* PASSAGE:
════════
# Proof on discrete maths, help :)

• Oct 29th 2009, 03:46 PM
primeimplicant
Proof on discrete maths, help :)
I 'm trying to proove that :

(a AND -b) OR (b AND -c) OR (c AND -a) = (a OR b OR c) AND (-a OR -b OR -c)

i ve put it on truth table and its working, but i have to do it actually without truth table, so i tryed boolean algebra.

I think that i am making a fatal mistake but i dont know where it is. So i started from this with boolean algebra --> (a OR b OR c)AND(-a OR -b OR -c) trying to reach 1st part, but actually this is what i achived :

aa' + ab' + ac' + ba' +bb' +bc' + ca' + cb' + cc' =
ab' + ac' + ba' +bc' + ca' +cb' =
(a XOR c) + (b XOR c) + (a XOR b)

+ = logical OR
multiplies = logical AND

• Oct 30th 2009, 06:36 AM
HallsofIvy
Quote:

Originally Posted by primeimplicant
I 'm trying to proove that :

(a AND -b) OR (b AND -c) OR (c AND -a) = (a OR b OR c) AND (-a OR -b OR -c)

i ve put it on truth table and its working, but i have to do it actually without truth table, so i tryed boolean algebra.

I think that i am making a fatal mistake but i dont know where it is. So i started from this with boolean algebra --> (a OR b OR c)AND(-a OR -b OR -c) trying to reach 1st part, but actually this is what i achived :

aa' + ab' + ac' + ba' +bb' +bc' + ca' + cb' + cc' =
ab' + ac' + ba' +bc' + ca' +cb' =
(a XOR c) + (b XOR c) + (a XOR b)
════════
* WHAT IS ASKED:
1. Sum up the forum thread in two sentences.
2. In the forum thread, what method had already shown the poster that the equation works?
What comes after this point is separate material, not part of the forum thread.

* DATASET:
════════
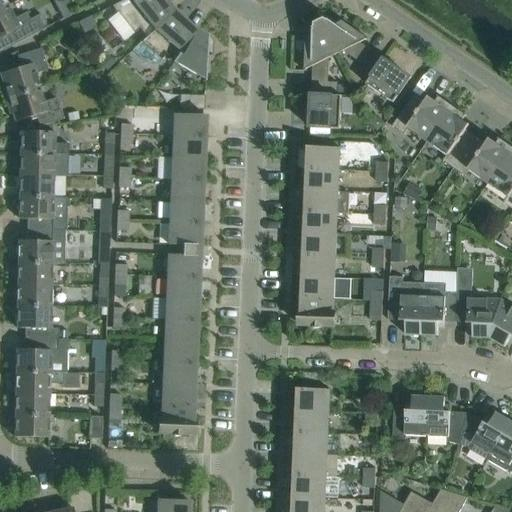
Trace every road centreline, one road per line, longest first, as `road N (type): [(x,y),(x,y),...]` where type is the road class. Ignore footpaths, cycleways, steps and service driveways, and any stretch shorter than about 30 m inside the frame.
road 1 (residential): [(247,350),(262,13)]
road 2 (residential): [(511,375),(455,359),(247,350)]
road 3 (residential): [(0,458),(243,465)]
road 4 (residential): [(370,0),(511,97)]
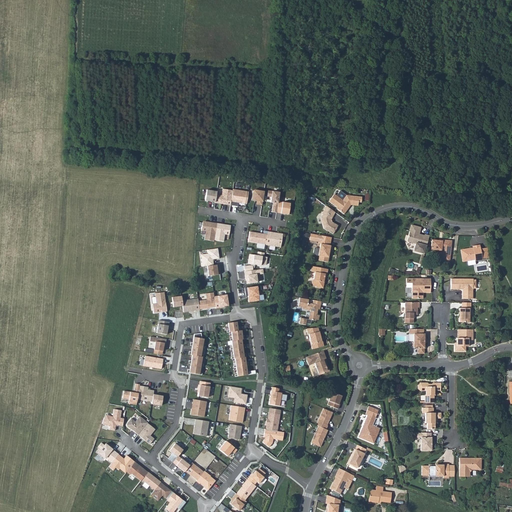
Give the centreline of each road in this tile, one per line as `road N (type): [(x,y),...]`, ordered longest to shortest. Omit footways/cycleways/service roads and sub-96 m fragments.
road 1 (residential): [(359,366),(340,342),(335,310),(363,220),(396,206),(450,224),(511,219)]
road 2 (track): [(306,399),(307,387),(275,378),(308,186)]
road 3 (track): [(396,0),(406,153),(420,189),(450,224)]
road 4 (residential): [(252,452),(261,374),(253,320),(237,316)]
road 5 (residential): [(311,486),(344,427),(359,366)]
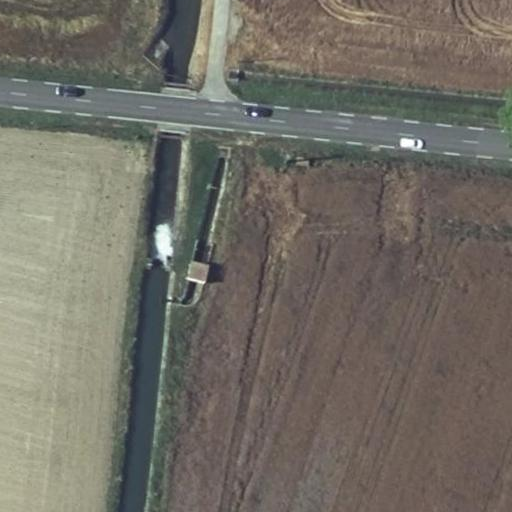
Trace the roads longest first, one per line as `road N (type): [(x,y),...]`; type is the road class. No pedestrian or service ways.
road 1 (secondary): [(511,143),(231,113)]
road 2 (secondary): [(231,113),(0,90)]
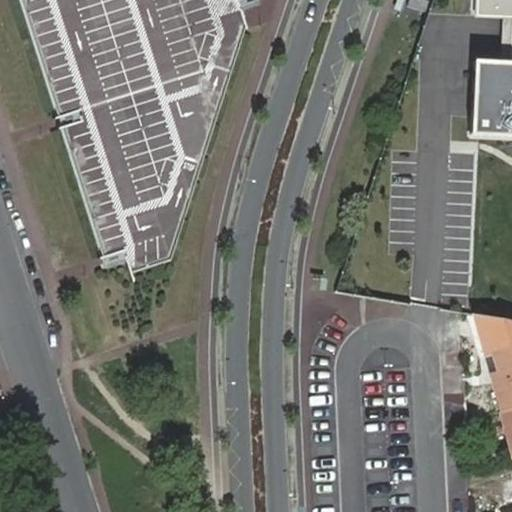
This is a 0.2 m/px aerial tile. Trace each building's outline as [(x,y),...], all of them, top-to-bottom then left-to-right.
[(20,0),(58,118),(78,111),(80,115),(81,121),(61,127),(102,258),(123,251),(125,258),(130,273),(171,260),(246,28),(239,7),(236,0),(20,0)] [(405,0),(397,0),(394,10),(402,12),(405,0)] [(428,0),(409,0),(406,10),(423,16),(428,0)] [(511,0),(474,0),(474,16),(511,18),(509,66),(467,64),(464,139),(511,140),(511,0)] [(376,187),(351,273),(383,282),(407,197),(376,187)] [(495,378),(501,405),(511,402),(511,342),(496,346),(501,367),(503,376),(495,378)] [(493,369),(495,378),(503,376),(501,367),(493,369)] [(511,402),(501,405),(511,452),(511,402)]
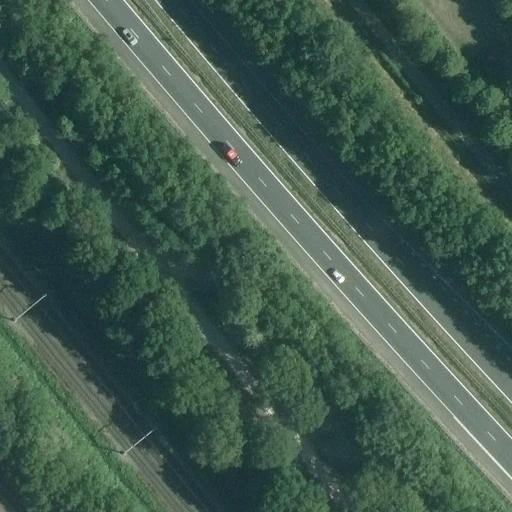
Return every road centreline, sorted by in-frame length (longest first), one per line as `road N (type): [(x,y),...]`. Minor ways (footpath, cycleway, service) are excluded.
road 1 (motorway): [(96,0),(306,249),(511,462)]
road 2 (motorway): [(511,386),(169,0)]
road 3 (track): [(351,511),(79,169)]
road 4 (unclassified): [(511,192),(352,0)]
road 5 (unclassified): [(79,169),(0,71)]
════════
* THE REPLIES:
1. A poster is trying to prove that (a AND -b) OR (b AND -c) OR (c AND -a) equals (a OR b OR c) AND (-a OR -b OR -c), which works on a truth table but must be shown without one. Starting from the right side with Boolean algebra, the poster arrives at (a XOR c) + (b XOR c) + (a XOR b) and suspects a mistake somewhere.

2. A truth table.